Forscher können auch immer mehr sagen über den Aufbau von Tumoren.
«Der Tumor ist hierarchisch organisiert», erläutert Trumpp. «Ganz
oben sitzt die Krebsstammzelle, die viele nachfolgende, weniger
aggressive Krebszellen produziert.» Das Tückische daran sei, dass
diese Krebsstammzellen sehr viel resistenter seien gegen
Chemotherapien und andere Behandlungen. «Während man den Großteil der

Tumorzellen vernichten kann, bleiben oft die Krebsstammzellen im
Körper zurück.»

Nach einer Therapie könnten sie wieder einen neuen Tumor bilden, sagt
der Krebsforscher. «Deshalb ist es so wichtig, diese Krebsstammzellen
aktiv zu bekämpfen, um die Wiederkehr des Tumors oder auch die
Bildung von Metastasen zu verhindern.»

Stammzellexperte Tobias Cantz von der Medizinischen Hochschule
Hannover sagt: «Vor einigen Jahren haben sich viele gefragt, was
Stammzellforschung denn mit Krebsforschung zu tun haben soll. Eine
Krebserkrankung ist ja ein zu viel an Zellen - was soll man da mit
noch mehr Zellen, die man aus der Stammzellenforschung generiert
hat?» Aber man habe inzwischen verstanden, wie ähnlich sich
Krebszellen und Stammzellen strukturell seien.

Wissenschaftler können mittlerweile aus Stammzellen sogenannte
Organoide züchten. Das sind kleine Gewebestückchen, die aus
verschiedenen Zelltypen bestehen. «Das funktioniert, indem man die
Stammzellen aus einem Gewebe isoliert und sie unter bestimmten
Bedingungen zum Beispiel zu Mini-Därmen oder Mini-Gehirnen auswachsen
lässt», erläutert Trumpp. «Aus Gewebe vom Menschen gelingt das
mittlerweile auch - dieses Verfahren wird jetzt immer häufiger
eingesetzt, auch in Deutschland.»

Organoide spielten in der Krebsforschung eine immer wichtigere Rolle,
sagt Trumpp. «Wir Krebsforscher haben oft das Problem, dass wir nicht
genügend Material von einem Patiententumor bekommen: Die Tumoren sind
klein oder die Proben sind bereits größtenteils abgestorben, da gibt
es vielerlei Gründe.»

Auch Experten vom Paul-Ehrlich-Institut setzen Hoffnungen in die
Forschung mit Organoiden. «Substanzen zum Beispiel aus der Biomedizin
oder Chemotherapie können in Organoiden vorgetestet werden
hinsichtlich ihrer möglichen Verträglichkeit», sagt
Institutspräsident Klaus Cichutek. «So gehen hoffentlich die momentan
notwendigen Tierversuche zurück und werden durch Organoide ersetzt.»
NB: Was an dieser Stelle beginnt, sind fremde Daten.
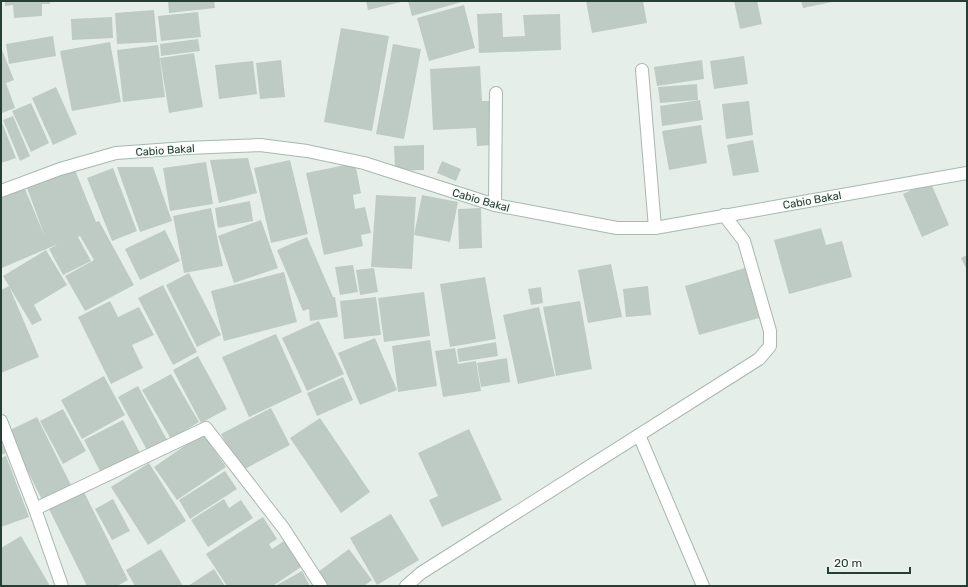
<svg xmlns="http://www.w3.org/2000/svg" width="968" height="587" font-family="Rubik,sans-serif">
<style>
.building{fill:#becbc5}
.lines{fill:none;stroke-linecap:round;stroke-linejoin:round}
.lane-casing{stroke:#a9b6af;stroke-width:14}
.street-casing{stroke:#a9b6af;stroke-width:14}
.secondary-casing{stroke:#a5b9b0;stroke-width:14}
.lane{stroke:#fff;stroke-width:12}
.street{stroke:#fff;stroke-width:12}
.secondary{stroke:#fff;stroke-width:12}
.labels{text-anchor:middle;stroke-width:3;stroke-linejoin:round;paint-order:stroke}
.street-label{font-size:11px;fill:#263f35;stroke:#f7faf8}
</style>
<rect width="100%" height="100%" fill="#e6eee9"/>
<!-- building -->
<path class="building" d="M 5,1 L 50,1 L 50,4 L 42,4 L 42,16 L 14,18 L 13,5 L 5,6 Z
M 168,1 L 214,1 L 215,8 L 169,13 Z
M 366,1 L 401,1 L 401,2 L 368,10 Z
M 408,1 L 462,1 L 462,2 L 412,16 Z
M 586,1 L 643,1 L 647,23 L 592,33 Z
M 734,1 L 757,1 L 762,24 L 740,29 Z
M 801,1 L 832,1 L 832,2 L 803,8 Z
M 464,5 L 475,48 L 429,61 L 417,18 Z
M 154,10 L 157,42 L 117,44 L 115,13 Z
M 198,12 L 201,37 L 161,41 L 158,16 Z
M 502,13 L 503,37 L 525,36 L 523,15 L 560,14 L 561,50 L 479,53 L 477,14 Z
M 112,17 L 113,38 L 72,40 L 71,19 Z
M 341,28 L 389,36 L 372,131 L 324,122 Z
M 53,36 L 56,56 L 9,64 L 6,44 Z
M 198,39 L 200,51 L 161,56 L 160,44 Z
M 110,42 L 121,102 L 72,111 L 60,51 Z
M 393,44 L 421,49 L 404,139 L 376,134 Z
M 158,45 L 165,97 L 123,102 L 117,50 Z
M 1,50 L 2,50 L 14,80 L 6,83 L 15,108 L 2,113 L 1,110 Z
M 194,53 L 203,107 L 169,113 L 160,58 Z
M 744,56 L 748,84 L 714,89 L 710,61 Z
M 281,60 L 285,97 L 260,99 L 256,63 Z
M 702,60 L 704,79 L 657,86 L 654,67 Z
M 253,61 L 257,94 L 219,99 L 215,65 Z
M 480,66 L 482,101 L 491,101 L 493,145 L 477,146 L 476,128 L 433,130 L 430,69 Z
M 697,84 L 698,100 L 660,103 L 658,87 Z
M 56,87 L 77,134 L 53,145 L 32,98 Z
M 700,100 L 703,120 L 662,126 L 660,106 Z
M 749,101 L 753,135 L 726,139 L 722,104 Z
M 31,103 L 49,143 L 31,152 L 12,111 Z
M 13,116 L 30,156 L 20,161 L 3,120 Z
M 1,120 L 16,158 L 1,163 Z
M 701,125 L 707,163 L 669,170 L 662,131 Z
M 753,140 L 759,172 L 733,176 L 727,145 Z
M 424,145 L 424,170 L 395,171 L 394,146 Z
M 248,158 L 257,193 L 219,203 L 210,160 Z
M 290,160 L 308,234 L 271,243 L 254,168 Z
M 442,161 L 461,169 L 456,181 L 437,173 Z
M 206,162 L 213,204 L 170,211 L 163,168 Z
M 355,163 L 361,193 L 353,195 L 355,209 L 365,207 L 371,233 L 361,235 L 363,246 L 324,255 L 306,173 Z
M 117,167 L 153,167 L 172,221 L 140,232 Z
M 113,168 L 137,231 L 112,241 L 87,178 Z
M 75,170 L 96,222 L 99,221 L 134,285 L 85,311 L 65,276 L 94,260 L 80,236 L 78,237 L 91,261 L 63,275 L 49,249 L 58,244 L 2,268 L 1,266 L 1,197 L 25,189 L 45,237 L 27,188 Z
M 930,181 L 949,225 L 922,237 L 903,194 Z
M 376,195 L 416,197 L 412,269 L 371,267 Z
M 422,195 L 458,202 L 450,242 L 414,235 Z
M 250,201 L 253,221 L 218,228 L 215,208 Z
M 211,208 L 223,266 L 184,273 L 173,216 Z
M 481,208 L 482,248 L 459,249 L 458,209 Z
M 261,220 L 278,268 L 234,283 L 218,236 Z
M 821,228 L 826,245 L 842,241 L 852,277 L 789,294 L 774,240 Z
M 165,230 L 180,261 L 140,280 L 125,249 Z
M 307,237 L 333,297 L 335,297 L 338,317 L 310,321 L 309,309 L 303,311 L 277,250 Z
M 46,250 L 67,285 L 34,305 L 42,320 L 32,325 L 3,276 Z
M 967,255 L 967,270 L 961,258 Z
M 611,264 L 622,317 L 588,323 L 578,270 Z
M 353,265 L 358,292 L 340,295 L 335,267 Z
M 374,268 L 378,292 L 360,295 L 356,270 Z
M 745,268 L 759,318 L 699,335 L 685,286 Z
M 284,272 L 297,322 L 224,341 L 211,291 Z
M 189,273 L 221,335 L 197,347 L 166,285 Z
M 485,277 L 496,339 L 450,347 L 440,284 Z
M 163,285 L 197,352 L 173,365 L 138,298 Z
M 9,286 L 39,357 L 1,373 L 1,290 Z
M 648,286 L 651,315 L 626,317 L 623,289 Z
M 541,287 L 543,303 L 531,305 L 528,289 Z
M 424,292 L 430,336 L 384,342 L 378,298 Z
M 376,297 L 381,335 L 344,339 L 340,301 Z
M 110,301 L 118,317 L 139,307 L 154,335 L 132,345 L 143,368 L 111,384 L 78,317 Z
M 580,301 L 592,369 L 556,376 L 543,307 Z
M 539,307 L 555,376 L 518,384 L 503,315 Z
M 319,321 L 344,374 L 307,391 L 282,338 Z
M 276,334 L 302,392 L 249,417 L 222,357 Z
M 375,338 L 397,390 L 360,405 L 338,353 Z
M 430,340 L 437,386 L 398,392 L 392,346 Z
M 496,342 L 498,356 L 459,362 L 457,349 Z
M 455,348 L 458,364 L 476,361 L 481,391 L 443,397 L 435,351 Z
M 198,356 L 227,409 L 201,423 L 173,370 Z
M 507,358 L 510,382 L 481,387 L 477,363 Z
M 171,374 L 199,422 L 171,439 L 142,390 Z
M 104,376 L 125,415 L 82,439 L 61,400 Z
M 343,377 L 353,400 L 317,416 L 307,393 Z
M 138,386 L 167,440 L 147,450 L 118,397 Z
M 271,408 L 290,445 L 241,471 L 221,434 Z
M 63,409 L 86,451 L 63,464 L 40,421 Z
M 37,417 L 71,485 L 42,500 L 8,431 Z
M 320,418 L 370,492 L 341,513 L 290,438 Z
M 123,420 L 141,455 L 102,475 L 84,440 Z
M 469,429 L 502,500 L 442,527 L 429,500 L 438,496 L 418,453 Z
M 203,433 L 226,467 L 177,500 L 154,467 Z
M 1,441 L 6,453 L 1,455 Z
M 6,456 L 29,517 L 1,527 L 1,458 Z
M 149,463 L 186,521 L 148,545 L 111,487 Z
M 225,471 L 237,489 L 190,519 L 179,500 Z
M 84,492 L 128,580 L 117,586 L 87,586 L 49,509 Z
M 113,499 L 130,531 L 112,540 L 95,509 Z
M 224,499 L 229,508 L 241,500 L 253,518 L 208,547 L 191,520 Z
M 391,514 L 419,560 L 377,585 L 350,538 Z
M 263,517 L 277,539 L 269,544 L 272,549 L 284,541 L 301,567 L 273,586 L 227,586 L 206,554 Z
M 21,536 L 50,586 L 1,586 L 1,548 Z
M 161,549 L 183,586 L 135,586 L 126,570 Z
M 349,549 L 372,580 L 364,586 L 328,586 L 318,572 Z
M 214,569 L 225,586 L 188,586 Z
M 302,571 L 310,586 L 275,586 Z"/>
<g class="lines">
<!-- lane casing -->
<g class="lane-casing">
<path id="lane" d="M 642,70 L 655,228
M 495,205 L 496,93
M 639,435 L 703,586
M 35,509 L 206,428 L 284,529 L 321,586"/>
</g>
<!-- street casing -->
<g class="street-casing">
<path id="street" d="M 1,421 L 35,509 L 62,586
M 406,586 L 421,573 L 759,359 L 770,346 L 770,331 L 744,241 L 724,215"/>
</g>
<!-- secondary casing -->
<g class="secondary-casing">
<path id="secondary" d="M 1,191 L 60,169 L 116,153 L 186,148 L 260,145 L 307,151 L 364,163 L 495,205 L 617,228 L 655,228 L 967,173"/>
</g>
<!-- lane -->
<use href="#lane" class="lane"/>
<!-- street -->
<use href="#street" class="street"/>
<!-- secondary -->
<use href="#secondary" class="secondary"/>
</g>
<g class="labels">
<!-- street labels -->
<g class="street-label">
<text transform="translate(165 150) rotate(-4)" y="4">Cabio Bakal</text>
<text transform="translate(481 200) rotate(16)" y="4">Cabio Bakal</text>
<text transform="translate(812 200) rotate(-10)" y="4">Cabio Bakal</text>
</g>
</g>
<!-- border -->
<rect width="968" height="587" fill="none" stroke="#263f35" stroke-width="4"/>
<!-- scale -->
<path d="M828 567v6h82v-6" fill="none" stroke="#263f35" stroke-width="2"/>
<text x="834" y="567" font-size="12" fill="#263f35" stroke="#f7faf8" stroke-width="3" paint-order="stroke">20 m</text>
</svg>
Dem Molekularbiologen Jürgen Knoblich zufolge braucht die Forschung
Organoide, weil sich viele Erkenntnisse aus Tierversuchen nicht auf
den Menschen übertragen lassen. An Organoiden könnten Forscher
Medikamente testen und Krankheitsmechanismen erkennen. «Das Ganze ist
besonders wichtig für das menschliche Gehirn als das Organ, das uns
am meisten von Tieren unterscheidet.»

Knoblich züchtet aus menschlichen Hirnstammzellen sogenannte
Hirn-Organoide - Gewebestrukturen, die in vielen Aspekten einem
Gehirn ähneln. «Unsere Hoffnung ist, dass es uns gelingen wird,
Tumore in diesen Organoiden nachzubauen. Wenn wir das schaffen
würden, dann hätten wir auch die Möglichkeit, hier direkt Medikamente

zu testen - das wäre ein großer Durchbruch.»
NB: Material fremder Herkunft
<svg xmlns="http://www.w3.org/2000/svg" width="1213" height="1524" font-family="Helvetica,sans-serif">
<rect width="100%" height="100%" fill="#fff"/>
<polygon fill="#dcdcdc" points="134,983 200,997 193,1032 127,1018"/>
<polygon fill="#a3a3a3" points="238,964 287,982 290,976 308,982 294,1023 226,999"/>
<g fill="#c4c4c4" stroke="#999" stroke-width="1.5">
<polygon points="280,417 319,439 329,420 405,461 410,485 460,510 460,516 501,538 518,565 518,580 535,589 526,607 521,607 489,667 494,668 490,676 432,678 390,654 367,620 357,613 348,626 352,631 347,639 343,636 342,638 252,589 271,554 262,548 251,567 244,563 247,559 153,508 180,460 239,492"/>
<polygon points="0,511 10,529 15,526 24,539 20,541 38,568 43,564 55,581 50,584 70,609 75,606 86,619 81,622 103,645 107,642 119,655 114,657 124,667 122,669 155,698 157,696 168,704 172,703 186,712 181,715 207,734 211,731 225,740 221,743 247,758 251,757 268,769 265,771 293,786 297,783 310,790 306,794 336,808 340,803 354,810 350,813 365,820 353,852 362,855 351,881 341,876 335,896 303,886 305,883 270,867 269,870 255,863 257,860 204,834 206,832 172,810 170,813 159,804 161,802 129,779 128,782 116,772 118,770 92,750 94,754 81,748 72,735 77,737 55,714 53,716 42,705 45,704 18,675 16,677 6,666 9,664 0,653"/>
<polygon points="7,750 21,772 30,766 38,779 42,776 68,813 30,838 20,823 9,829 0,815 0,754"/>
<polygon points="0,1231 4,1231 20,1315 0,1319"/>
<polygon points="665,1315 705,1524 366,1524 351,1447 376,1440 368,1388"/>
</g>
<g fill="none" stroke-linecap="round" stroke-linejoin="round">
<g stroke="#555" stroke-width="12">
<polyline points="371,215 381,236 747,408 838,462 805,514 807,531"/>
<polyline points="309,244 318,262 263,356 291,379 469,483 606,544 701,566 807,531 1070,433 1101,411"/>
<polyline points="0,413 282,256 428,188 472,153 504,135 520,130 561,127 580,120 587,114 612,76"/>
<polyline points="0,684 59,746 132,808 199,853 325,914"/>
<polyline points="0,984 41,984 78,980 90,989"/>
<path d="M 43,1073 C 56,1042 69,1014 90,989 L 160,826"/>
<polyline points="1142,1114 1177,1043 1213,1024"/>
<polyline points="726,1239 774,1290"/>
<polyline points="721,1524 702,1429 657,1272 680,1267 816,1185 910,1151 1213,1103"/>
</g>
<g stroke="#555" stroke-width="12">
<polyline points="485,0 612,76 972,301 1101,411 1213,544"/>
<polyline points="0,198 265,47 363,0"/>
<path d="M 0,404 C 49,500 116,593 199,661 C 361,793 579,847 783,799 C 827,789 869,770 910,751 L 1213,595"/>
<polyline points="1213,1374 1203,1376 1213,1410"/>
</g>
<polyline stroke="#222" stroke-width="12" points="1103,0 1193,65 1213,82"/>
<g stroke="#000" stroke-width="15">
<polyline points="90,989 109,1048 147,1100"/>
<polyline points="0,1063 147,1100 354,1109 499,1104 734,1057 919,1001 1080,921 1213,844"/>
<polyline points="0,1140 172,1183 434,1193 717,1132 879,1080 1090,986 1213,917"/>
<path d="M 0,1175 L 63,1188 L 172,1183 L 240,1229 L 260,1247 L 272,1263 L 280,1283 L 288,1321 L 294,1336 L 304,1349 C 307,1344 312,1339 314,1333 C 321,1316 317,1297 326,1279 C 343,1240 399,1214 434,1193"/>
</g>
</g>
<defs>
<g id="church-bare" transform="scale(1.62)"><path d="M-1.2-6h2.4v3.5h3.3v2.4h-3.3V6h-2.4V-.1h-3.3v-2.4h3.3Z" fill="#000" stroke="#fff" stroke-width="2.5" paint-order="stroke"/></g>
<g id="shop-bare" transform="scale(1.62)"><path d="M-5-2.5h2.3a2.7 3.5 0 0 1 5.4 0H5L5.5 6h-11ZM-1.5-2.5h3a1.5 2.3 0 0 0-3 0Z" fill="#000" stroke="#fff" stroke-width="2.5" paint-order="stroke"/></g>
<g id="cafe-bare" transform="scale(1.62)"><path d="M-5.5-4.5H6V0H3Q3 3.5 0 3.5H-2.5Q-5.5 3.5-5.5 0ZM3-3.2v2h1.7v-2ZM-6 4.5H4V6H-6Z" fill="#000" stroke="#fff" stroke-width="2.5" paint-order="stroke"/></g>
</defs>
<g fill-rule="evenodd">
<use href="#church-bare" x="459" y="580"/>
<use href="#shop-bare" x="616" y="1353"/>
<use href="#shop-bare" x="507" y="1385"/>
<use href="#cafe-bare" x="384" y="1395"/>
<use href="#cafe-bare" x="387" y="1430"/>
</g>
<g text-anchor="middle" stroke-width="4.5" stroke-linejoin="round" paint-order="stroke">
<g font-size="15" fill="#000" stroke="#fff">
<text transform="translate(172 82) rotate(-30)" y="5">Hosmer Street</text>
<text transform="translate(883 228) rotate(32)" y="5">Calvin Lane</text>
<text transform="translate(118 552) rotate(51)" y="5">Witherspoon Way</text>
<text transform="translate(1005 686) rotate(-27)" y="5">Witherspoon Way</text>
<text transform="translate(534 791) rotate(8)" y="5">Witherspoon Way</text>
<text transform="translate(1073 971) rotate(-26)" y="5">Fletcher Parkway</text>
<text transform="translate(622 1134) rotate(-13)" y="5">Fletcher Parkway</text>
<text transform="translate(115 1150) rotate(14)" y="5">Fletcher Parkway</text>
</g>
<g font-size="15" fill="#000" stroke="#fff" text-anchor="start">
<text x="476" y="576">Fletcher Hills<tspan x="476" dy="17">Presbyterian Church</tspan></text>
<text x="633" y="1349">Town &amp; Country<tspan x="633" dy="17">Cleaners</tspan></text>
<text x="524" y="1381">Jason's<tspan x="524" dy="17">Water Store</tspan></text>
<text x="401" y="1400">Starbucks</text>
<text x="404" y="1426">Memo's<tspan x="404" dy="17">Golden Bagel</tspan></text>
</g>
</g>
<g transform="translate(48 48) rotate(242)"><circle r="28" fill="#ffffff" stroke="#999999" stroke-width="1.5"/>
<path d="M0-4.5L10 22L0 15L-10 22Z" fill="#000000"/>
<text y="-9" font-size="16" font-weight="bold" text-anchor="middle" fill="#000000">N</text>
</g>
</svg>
Laut Trumpp vom DKFZ hoffen Wissenschaftler, in Zukunft das
Tumormaterial für jeden Patienten spezifisch züchten und daran erste
Tests ausführen zu können. Das Ziel: vorab herausfinden, auf welche
Medikamente oder welche Kombination von Wirkstoffen der Tumor
ansprechen dürfte. «Irgendwann werden wir so viel Wissen angesammelt
haben, dass wir zum Beispiel eine Kombination von Mutationen bei
einem Patienten X finden, die wir ein Jahr vorher schon einmal bei
einem anderen Patienten gefunden hatten. Durch das Wissen, welche
Kombination hier schon gewirkt hat, kann man eine Menge Zeit sparen.»